## APPLY WHAT YOU READ:
(a) According to the text on Byron and Polidori, what does West conclude drove Polidori to kill himself?
(b) From the text on Byron and Polidori, transcribe the portion that begins at the words "West concludes that" and stops after the words "an irresistible force.".

## TEXT:
════

West puts them back, or rather reconceives and embellishes them
in his fecund imagination. One of his accomplishments is Polidori's
"lyrical forensic way" of describing the crippled Byron: "Lord B.'s
habitual gait was more of a rapid, sliding slither than anything,
and I had noticed how quickly he entered a room, almost at the run,
as if simulating precipitate eagerness . . . Out of doors he had
none of the indolent lounge, both languid and effete, of the
fashionable flaneur, but rather a lubricated-looking traipse,
exactly what you would expect of someone trying to walk on just the
toes and balls of his feet."
Through Polidori, West compiles a lurid case history on the
cruelty of genius. Shelley may have been "polite to God and pious
towards women," but Byron was arrogant about both. His disdain
toward lesser literary figures was godlike, and his venery demonic.
"The sexes were all one to him," notes Polidori, "the main thing
being to spend and thus clear the mind for matters more important:
the next canto, the new play."
Romanticism and egoism normally go hand in hand. Here they are
passionately entwined. Rocking and rolling in Byron's carriage,
sailing through storms, discussing the uses of opium or exchanging
ghost stories at the Villa Diodati, the group is principally
concerned with who will be favored by the muse. Even Polidori is
bitten by the literary bug or, in his case, bat. His story The
Vampyre is inspired by an idea of Byron's, thus suggesting that His
Lordship has power to damn with a pathetic immortality.
West concludes that Polidori killed himself because of
disappointment: to be an artist was to be fully alive, but not to
make the grade was a living death. His friend Mary Shelley
succeeded with Frankenstein. Subtitled "The Modern Prometheus," the
gothic classic comes alive by galvanizing the divine and the tragic
in human nature. In its own way so does West's tour de force -- a
grand tour sparked by an irresistible force.

════

## RECORD EXCERPTS:
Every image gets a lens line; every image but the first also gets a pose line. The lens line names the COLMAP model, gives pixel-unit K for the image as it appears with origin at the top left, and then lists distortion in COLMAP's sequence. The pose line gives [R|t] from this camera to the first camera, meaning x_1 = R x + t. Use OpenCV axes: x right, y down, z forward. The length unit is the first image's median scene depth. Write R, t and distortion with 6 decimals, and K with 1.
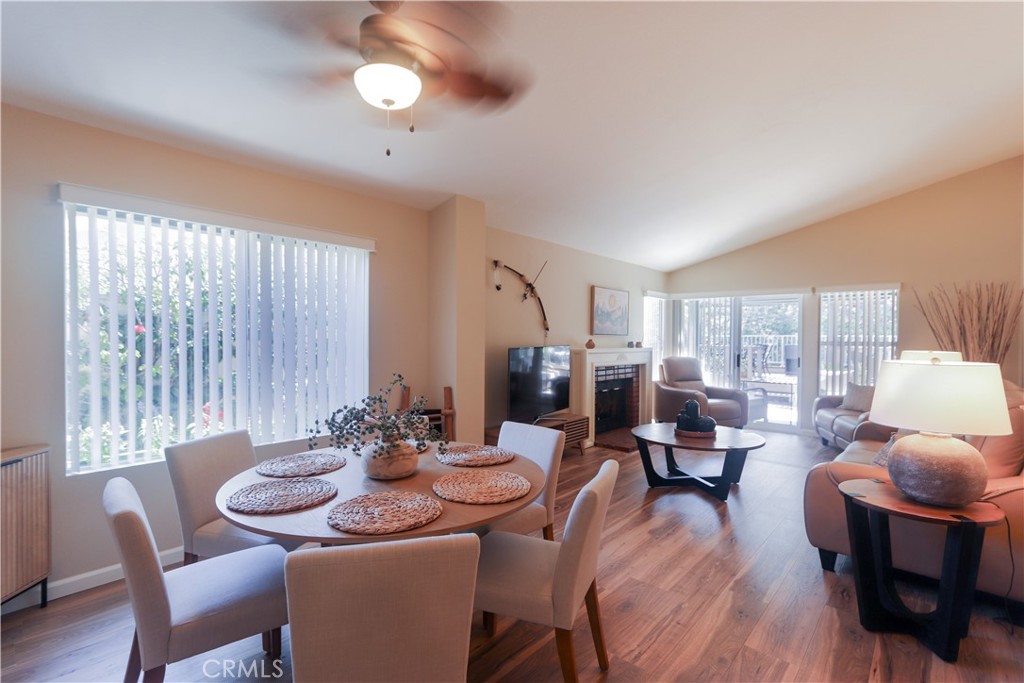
lens RADIAL K [[464.6, 0, 505.4], [0, 464.6, 345.9], [0, 0, 1]] dist [0.002866, 0.000344]
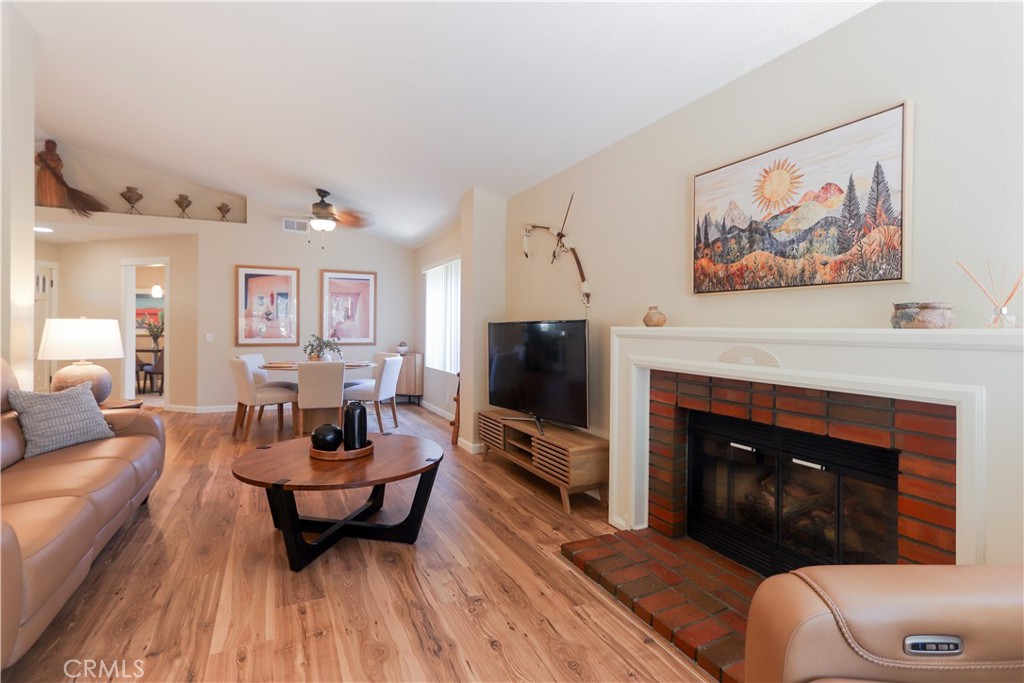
lens RADIAL K [[478.2, 0, 498.7], [0, 478.2, 328.6], [0, 0, 1]] dist [0.000639, 0.000060]
pose [[-0.384479, -0.005853, -0.923115, 0.605532], [-0.023703, 0.999713, 0.003534, 0.008201], [0.922829, 0.023239, -0.384507, 0.938777]]
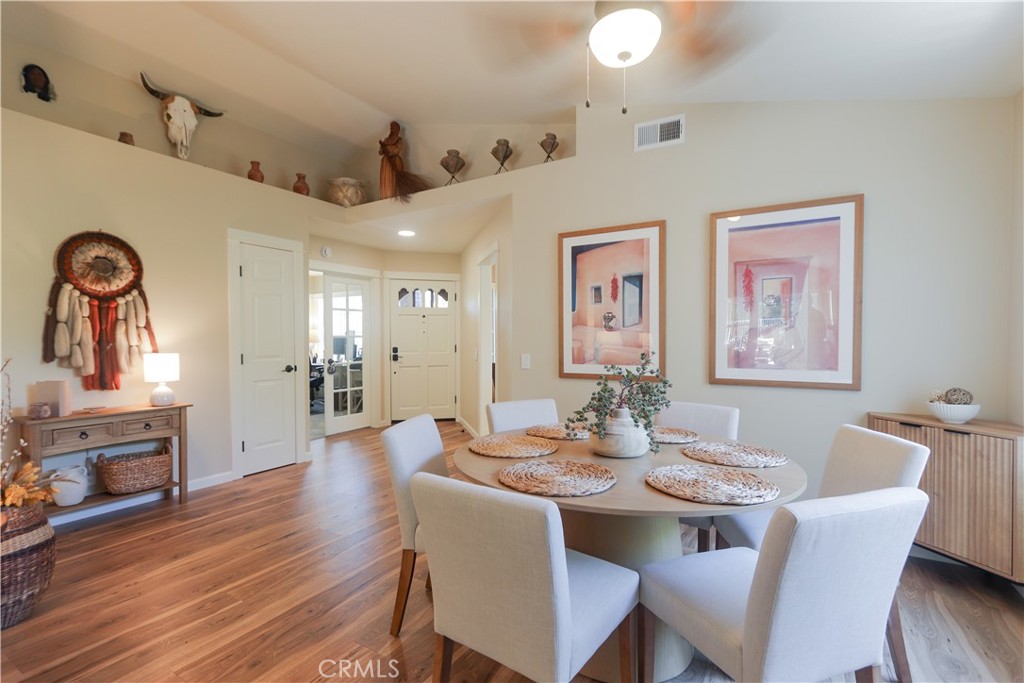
lens RADIAL K [[475.9, 0, 512.7], [0, 475.9, 344.4], [0, 0, 1]] dist [0.002068, 0.000349]
pose [[-0.979639, -0.000730, -0.200764, 0.018387], [-0.005990, 0.999655, 0.025591, 0.008467], [0.200676, 0.026273, -0.979305, 0.559909]]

════

## RESULTS FOR EACH TASK:
(a) Disappointment.

(b)
West concludes that Polidori killed himself because of
disappointment: to be an artist was to be fully alive, but not to
make the grade was a living death. His friend Mary Shelley
succeeded with Frankenstein. Subtitled "The Modern Prometheus," the
gothic classic comes alive by galvanizing the divine and the tragic
in human nature. In its own way so does West's tour de force -- a
grand tour sparked by an irresistible force.